Saturday, April 25, 2015

The Thing About Poverty

The taxi turned into the entrance and drove up the pothole-pitted dusty road. At the end of the driveway, near the entrance to the building, broken playground sat deserted to the left. To the right a dog could be found resting in a shady spot in the dirt, seeking escape from the uncomfortable combination of hot temperatures and high humidity. 

Also on the right near the dog and dirt and shade and weeds and garbage and dumpster could be found a busted up picnic table.  On what remained of the bench a person could be found sleeping on her side. As I've been around enough to know a homeless person when I see one, I looked away from the bench and focused my attention on the front door. 
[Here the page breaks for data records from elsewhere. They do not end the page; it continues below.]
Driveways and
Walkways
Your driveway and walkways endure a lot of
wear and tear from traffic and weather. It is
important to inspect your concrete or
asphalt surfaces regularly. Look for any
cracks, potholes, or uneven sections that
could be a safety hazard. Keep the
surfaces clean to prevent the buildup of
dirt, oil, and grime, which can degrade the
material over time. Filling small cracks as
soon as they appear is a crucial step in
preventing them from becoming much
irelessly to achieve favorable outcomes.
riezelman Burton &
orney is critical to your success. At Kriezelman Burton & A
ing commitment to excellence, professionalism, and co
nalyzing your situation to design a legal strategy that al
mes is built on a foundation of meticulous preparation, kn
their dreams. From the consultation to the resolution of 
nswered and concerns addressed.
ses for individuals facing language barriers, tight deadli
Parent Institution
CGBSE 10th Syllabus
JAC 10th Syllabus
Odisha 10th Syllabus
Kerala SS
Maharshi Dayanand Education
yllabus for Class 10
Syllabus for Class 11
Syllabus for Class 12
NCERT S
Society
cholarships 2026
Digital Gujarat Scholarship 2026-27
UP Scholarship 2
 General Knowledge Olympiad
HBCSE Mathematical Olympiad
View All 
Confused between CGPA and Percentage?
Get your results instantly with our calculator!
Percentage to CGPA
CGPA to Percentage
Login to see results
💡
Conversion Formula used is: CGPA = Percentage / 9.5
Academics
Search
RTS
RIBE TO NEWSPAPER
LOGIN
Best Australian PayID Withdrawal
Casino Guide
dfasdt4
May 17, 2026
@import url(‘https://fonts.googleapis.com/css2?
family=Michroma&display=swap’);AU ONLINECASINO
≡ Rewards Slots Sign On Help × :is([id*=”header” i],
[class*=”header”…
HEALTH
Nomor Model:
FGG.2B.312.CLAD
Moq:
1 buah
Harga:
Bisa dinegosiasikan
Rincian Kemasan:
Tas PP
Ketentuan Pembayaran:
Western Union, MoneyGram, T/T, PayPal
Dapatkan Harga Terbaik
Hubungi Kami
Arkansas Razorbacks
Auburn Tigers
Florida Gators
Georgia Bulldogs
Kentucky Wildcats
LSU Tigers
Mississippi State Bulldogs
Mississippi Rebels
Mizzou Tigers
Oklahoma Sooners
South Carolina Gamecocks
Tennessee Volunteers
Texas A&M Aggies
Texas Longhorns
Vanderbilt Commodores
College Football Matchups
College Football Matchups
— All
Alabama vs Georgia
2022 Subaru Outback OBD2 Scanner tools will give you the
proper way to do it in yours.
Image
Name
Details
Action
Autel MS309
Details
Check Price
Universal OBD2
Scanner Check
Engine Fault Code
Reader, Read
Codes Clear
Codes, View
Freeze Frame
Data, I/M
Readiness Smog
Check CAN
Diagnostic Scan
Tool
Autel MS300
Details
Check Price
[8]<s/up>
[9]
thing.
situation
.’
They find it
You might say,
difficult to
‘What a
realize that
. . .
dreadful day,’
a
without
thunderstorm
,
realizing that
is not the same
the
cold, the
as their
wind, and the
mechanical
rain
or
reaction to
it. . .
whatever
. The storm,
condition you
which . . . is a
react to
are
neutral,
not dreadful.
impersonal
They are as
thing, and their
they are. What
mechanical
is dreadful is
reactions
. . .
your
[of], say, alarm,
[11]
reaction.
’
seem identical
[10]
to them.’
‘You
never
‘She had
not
The taxi driver honked the horn. 

The lady on the bench awoke and approached the vehicle. She appeared to be the one in charge. She took me inside the building and had me sit down at the large table where all the meals were served. Where holes could be found in the wall, where a sometimes-functional TV sat. Where I visited with the only other person on campus, the cook. That high school Spanish class paid off as I spoke with the cook about the pollo and plantains she was frying for the children. I was shown around the small, steamy, non-air conditioned rooms where up to six boys shared a single room. 

This lady, the one who I thought was a homeless person sleeping on a bench? She was the gal who runs the orphanage in Honduras. As I delivered the homemade pillowcases I had sewn for the kids, I wished I had made ones for the adults, too. The level of poverty I found at this orphanage is beyond description. 

The thing about poverty is that you really can't understand it, even when you see it. And just because someone looks to be homeless doesn't mean they don't bring value to others' lives. 

Friday, April 24, 2015

One and Done

It’s not often I say I’ll never do something again. But today I ran across one of those things.

Two years ago I was a mobility-scooter bound person. During that time I remember a visit to Leavenworth, Washington on a hot summer day. My biggest thrill of the day was being able to take my scooter down to the river and put my feet in the water. Even took a picture of it.

I also took another picture that day that has been stuck in my mind ever since. I saw someone stand up paddle boarding. I remember thinking that while I would have loved to try it, I would never be able to do something like that. Scooter, one working lung, bad knees. Odds were so far against me.

But I didn’t give up on that dream and today in the warm waters of the Bahamas that never-gonna-happen dream came to fruition.

Was I scared? Absolutely terrified.
Was it difficult? So much harder than I could have ever imagined. One of the most difficult physical (and mental) things I have ever done.
Could I balance without my son-in-law holding the board? No way.
Did I fall? Lots of times.
Was I graceful? Nope, not a bit.
Will I ever do it again? Heck, no.

Check that one off my 50 by 50 list.